The single most impactful decision in this project was the choice of prediction horizon. The initial model targeted **next-day volatility** and achieved 39% accuracy — barely above the 33% random baseline. Single-day moves are dominated by idiosyncratic noise. Reframing the target to **next-5-day average volatility** moved accuracy to 67.8%, a 29-percentage-point jump from changing one line of code.

This aligns with the well-documented _volatility clustering_ phenomenon in finance: realized volatility is much more autocorrelated over 3-10 day windows than over single days. Hyperparameter tuning across seven configurations moved accuracy by less than 0.5 percentage points. **Target horizon mattered far more than model complexity.**

---

## Calibration matters more than headline accuracy

The classifier is well-calibrated: when it reports >70% confidence, it's right 86% of the time across 4,874 test predictions (40% of the test set). Predictions in the 60-70% confidence band hit 63%, 50-60% hit 53%, and below 50% the model is essentially uncertain (49.8% accuracy on those — close to random for the cases the model itself flags as low-confidence).

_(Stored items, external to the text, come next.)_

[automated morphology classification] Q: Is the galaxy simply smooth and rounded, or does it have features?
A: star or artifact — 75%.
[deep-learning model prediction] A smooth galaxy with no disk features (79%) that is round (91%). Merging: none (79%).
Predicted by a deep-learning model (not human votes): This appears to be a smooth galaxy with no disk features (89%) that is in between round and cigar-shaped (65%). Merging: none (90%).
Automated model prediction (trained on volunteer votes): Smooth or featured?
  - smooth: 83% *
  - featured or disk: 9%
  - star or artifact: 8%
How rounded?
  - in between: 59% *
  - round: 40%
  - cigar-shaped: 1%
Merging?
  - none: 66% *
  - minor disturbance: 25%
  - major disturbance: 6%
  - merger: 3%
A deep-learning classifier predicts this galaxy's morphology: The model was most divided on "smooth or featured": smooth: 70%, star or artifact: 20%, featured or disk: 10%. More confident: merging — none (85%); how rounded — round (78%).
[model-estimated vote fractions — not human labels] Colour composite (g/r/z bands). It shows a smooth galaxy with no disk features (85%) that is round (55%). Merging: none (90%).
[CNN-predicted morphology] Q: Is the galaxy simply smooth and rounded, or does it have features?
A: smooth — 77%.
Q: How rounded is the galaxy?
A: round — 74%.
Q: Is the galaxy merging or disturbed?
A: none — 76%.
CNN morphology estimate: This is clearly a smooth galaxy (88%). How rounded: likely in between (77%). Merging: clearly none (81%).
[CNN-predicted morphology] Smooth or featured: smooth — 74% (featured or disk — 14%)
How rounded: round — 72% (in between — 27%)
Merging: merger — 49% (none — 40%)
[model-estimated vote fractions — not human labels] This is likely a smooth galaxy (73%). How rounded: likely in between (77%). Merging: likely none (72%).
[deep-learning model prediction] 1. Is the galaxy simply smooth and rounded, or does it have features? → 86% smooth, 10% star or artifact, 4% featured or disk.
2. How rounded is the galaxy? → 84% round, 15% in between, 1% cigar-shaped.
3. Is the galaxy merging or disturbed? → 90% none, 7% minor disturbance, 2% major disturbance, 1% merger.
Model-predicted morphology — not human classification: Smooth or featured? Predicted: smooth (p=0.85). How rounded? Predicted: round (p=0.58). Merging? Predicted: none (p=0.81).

In production this means you can apply a confidence threshold and get genuinely high-quality predictions on a meaningful fraction of inputs, with honest uncertainty on the rest. That tiered behavior is arguably more valuable than the headline number.

---

## Local setup

Requires Python 3.11+ and a PostgreSQL database (this project uses Neon's free tier).

```bash
git clone https://github.com/adrenaline03/nifty-lens.git
cd nifty-lens
python -m venv venv
source venv/bin/activate # Windows: venv\Scripts\activate
pip install -r requirements.txt
cp .env.example .env # then edit .env with your Postgres credentials
```

Then run the full pipeline:

```bash
python scripts/refresh_pipeline.py
streamlit run streamlit_app/app.py
```

Or run individual stages — see `scripts/refresh_pipeline.py` for the order. Skip flags `--skip-ingest` and `--skip-ml` are available for partial reruns.

---

## Disclaimer

This is a portfolio project. It is not investment advice. All metrics use historical data; past performance does not predict future results. Transaction costs, slippage, and taxes are not modeled.